A few weeks back, we wrote about the FBI celebrating that they stopped a terrorist plot that appeared to have been mostly planned by the FBI itself -- basically encouraging one guy, who had no actual terrorist connections, to think he was a part of a terrorist plot where none actually existed... and then arresting the guy.
I'm still in shocking disbelief that you find it acceptable to trivialize attempted mass murder in such a way. Your description of the story is disingenuous at best, and completely misleading at worst.
No terrorist connections?
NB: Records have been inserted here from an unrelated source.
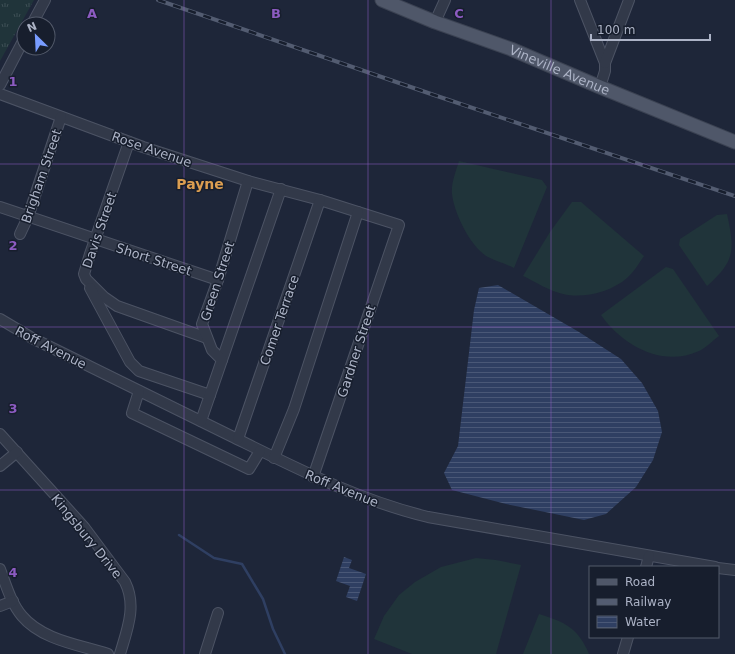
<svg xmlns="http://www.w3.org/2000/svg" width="735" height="654" font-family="'DejaVu Sans',sans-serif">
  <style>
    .grass { fill: url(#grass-tufts) }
    .pitch { fill: #20343a }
    .water { fill: url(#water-rules) }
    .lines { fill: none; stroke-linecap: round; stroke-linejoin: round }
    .stream { stroke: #2f3f62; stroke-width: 2.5 }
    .minor-casing { stroke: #4c5364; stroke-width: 12 }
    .major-casing { stroke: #3b4252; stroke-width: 15 }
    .minor { stroke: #323949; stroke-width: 10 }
    .major { stroke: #4f5769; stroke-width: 13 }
    .rail-casing { stroke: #535c71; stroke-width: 4 }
    .rail { stroke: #171e2d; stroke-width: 2.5; stroke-dasharray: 8; stroke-linecap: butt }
    .grid { fill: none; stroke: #8c5bc1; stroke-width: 1; stroke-opacity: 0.55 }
    .labels { text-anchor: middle; stroke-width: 3; stroke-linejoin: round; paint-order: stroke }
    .street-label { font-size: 13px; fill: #acb3c6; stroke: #171e2d }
    .neighbourhood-label { font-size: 14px; font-weight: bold; fill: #dc9e51; stroke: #171e2d }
    .grid-label { font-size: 13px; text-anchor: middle; font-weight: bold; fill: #8c5bc1; stroke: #171e2d; stroke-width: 3; stroke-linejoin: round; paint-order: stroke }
  </style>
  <defs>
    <pattern id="grass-tufts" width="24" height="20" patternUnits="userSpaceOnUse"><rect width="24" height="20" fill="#20343a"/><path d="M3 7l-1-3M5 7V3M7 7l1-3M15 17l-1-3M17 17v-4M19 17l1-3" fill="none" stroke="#3e4f55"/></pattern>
    <pattern id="water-rules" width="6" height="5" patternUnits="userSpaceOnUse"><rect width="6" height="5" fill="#2f3f62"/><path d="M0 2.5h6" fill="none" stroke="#4a5877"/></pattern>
  </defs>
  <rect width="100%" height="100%" fill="#1e2639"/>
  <polygon class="grass" points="0,0 34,0 0,61"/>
  <g class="pitch">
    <path d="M 459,161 L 542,180 L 547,187 L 514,268 C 506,264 496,261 488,257 C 471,248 454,213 452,194 C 451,183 456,171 459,161 Z"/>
    <path d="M 572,202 L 581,202 L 644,256 C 639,263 634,272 627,278 C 611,292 583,299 563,294 C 549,291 536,282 523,276 L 550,232 Z"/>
    <path d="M 727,214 C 735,251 735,261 707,286 L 679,245 L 680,239 L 717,215 Z"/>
    <path d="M 666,267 L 673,269 L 719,336 C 712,341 706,348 699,351 C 662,368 622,345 601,315 Z"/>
    <polygon points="476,558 496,560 521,565 496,654 412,654 374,639 384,616 399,595 415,582 441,567"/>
    <path d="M 539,614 C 565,622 578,628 589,654 L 523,654 Z"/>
  </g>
  <g class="water">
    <polygon points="498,285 579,332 621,359 642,383 658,411 662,432 653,460 636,487 606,514 584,520 506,504 452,490 444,473 458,446 474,310 479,288"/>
    <polygon points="344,557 352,560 349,568 366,574 357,601 346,597 350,586 336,581"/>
  </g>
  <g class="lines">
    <polyline class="stream" points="179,535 214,558 242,564 263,599 273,629 285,654"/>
    <g class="minor-casing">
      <g id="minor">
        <polyline points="580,0 605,63 605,71 600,87"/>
        <polyline points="435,22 445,0"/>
        <polyline points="32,24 45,0"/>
        <polyline points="605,63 629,0"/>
        <polyline points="0,85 24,39"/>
        <polyline points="0,94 143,147 248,181 320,200 399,225 313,477"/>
        <polyline points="129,142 90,254 84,274 86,279 104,297 117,306 207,338"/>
        <polyline points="0,207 218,280"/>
        <polyline points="20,234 28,217 61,117"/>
        <polyline points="90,288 130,362 139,371 210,395"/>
        <path d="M 0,319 L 32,338 C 99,371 165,404 231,436 C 296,468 358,500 428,517 L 715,567"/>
        <polyline points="222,360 281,189"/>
        <polyline points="139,391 132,413 249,469 260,451"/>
        <polyline points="201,421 222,360 212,350 202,324 218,280 248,181"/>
        <path d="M 0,434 L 84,527 L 125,582 C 137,606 127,630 120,654"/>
        <polyline points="238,439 320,200"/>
        <polyline points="274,458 294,409 358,212"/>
        <polyline points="0,466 17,452"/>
        <polyline points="646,567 649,556"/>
        <polyline points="718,568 735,570"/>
        <path d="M 0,569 C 6,585 11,603 22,616 C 42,640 80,645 108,654"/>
        <polyline points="0,606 13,601"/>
        <polyline points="205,654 218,613"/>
        <polyline points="623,654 628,637"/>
      </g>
    </g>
    <g class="major-casing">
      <g id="major">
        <path id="s1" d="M 382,0 L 435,22 L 511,49 L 600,87 L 735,142"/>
      </g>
    </g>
    <use href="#minor" class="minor"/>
    <use href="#major" class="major"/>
    <g class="rail-casing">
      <polyline id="rail" points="158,0 434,95 735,196"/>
    </g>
    <use href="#rail" class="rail"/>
  </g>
  <path class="grid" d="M 184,0 L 184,654M 368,0 L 368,654M 551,0 L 551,654M 0,164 L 735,164M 0,327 L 735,327M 0,490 L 735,490"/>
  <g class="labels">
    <g class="street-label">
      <text dy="5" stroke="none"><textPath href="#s1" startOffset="191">Vineville Avenue</textPath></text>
      <text transform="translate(152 149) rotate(19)" y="5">Rose Avenue</text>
      <text transform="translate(41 176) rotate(-71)" y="5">Brigham Street</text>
      <text transform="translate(99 230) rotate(-71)" y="5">Davis Street</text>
      <text transform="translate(154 259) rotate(18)" y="5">Short Street</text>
      <text transform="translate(217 281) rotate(-72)" y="5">Green Street</text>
      <text transform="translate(279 320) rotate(-71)" y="5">Comer Terrace</text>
      <text transform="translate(51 347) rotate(27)" y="5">Roff Avenue</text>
      <text transform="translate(356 351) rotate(-72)" y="5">Gardner Street</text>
      <text transform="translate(342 488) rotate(22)" y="5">Roff Avenue</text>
      <text transform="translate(87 536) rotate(51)" y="5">Kingsbury Drive</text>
    </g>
    <g class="neighbourhood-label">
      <text x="200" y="189">Payne</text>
    </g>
  </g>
  <g class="grid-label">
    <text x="92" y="18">A</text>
    <text x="276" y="18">B</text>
    <text x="459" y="18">C</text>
    <text x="13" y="86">1</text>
    <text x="13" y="250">2</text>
    <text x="13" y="413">3</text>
    <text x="13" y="577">4</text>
  </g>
  <rect x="589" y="566" width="130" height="72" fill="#171e2d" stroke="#535a6a"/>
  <rect x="597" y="579" width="20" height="6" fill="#4f5769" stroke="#535a6a"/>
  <text x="625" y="586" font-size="12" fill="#acb3c6">Road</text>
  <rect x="597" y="599" width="20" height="6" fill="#535c71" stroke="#535a6a"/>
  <text x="625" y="606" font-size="12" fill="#acb3c6">Railway</text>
  <rect x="597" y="616" width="20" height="12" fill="url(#water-rules)" stroke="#535a6a"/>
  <text x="625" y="626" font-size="12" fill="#acb3c6">Water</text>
  <g transform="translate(36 36) rotate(336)"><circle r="19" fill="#171e2d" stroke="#535a6a"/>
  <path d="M0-3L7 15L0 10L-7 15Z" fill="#789cff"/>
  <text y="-6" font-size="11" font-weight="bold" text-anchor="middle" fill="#acb3c6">N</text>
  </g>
  <path d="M591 34v6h119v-6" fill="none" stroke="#acb3c6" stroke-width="2"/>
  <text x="597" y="34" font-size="12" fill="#acb3c6" stroke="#171e2d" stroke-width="3" paint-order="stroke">100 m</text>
</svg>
Here's an excerpt from the link you yourself referenced:
"The F.B.I.ís surveillance started in August 2009 after agents intercepted his e-mails with a man he had met in Oregon who had returned to the Middle East, according to a law enforcement official who described the man as a recruiter for terrorism"
Does whatever law enforcement believe nullify your view? Do you not agree he had connections to a terrorist recruiter? What information do you have to support that theory?
"Ok, if "the law is the law," then why didn't the Librarian of Congress also block the other sites offering up these documents?"
So which is it Mike: if they block access from just the Library of Congress, and leave other sites accessible, it's called denial - and if they actually did block access to those sites from within the Library of Congress you'd complain it was censorship.
I'm starting to think you really can't be satisfied with anything.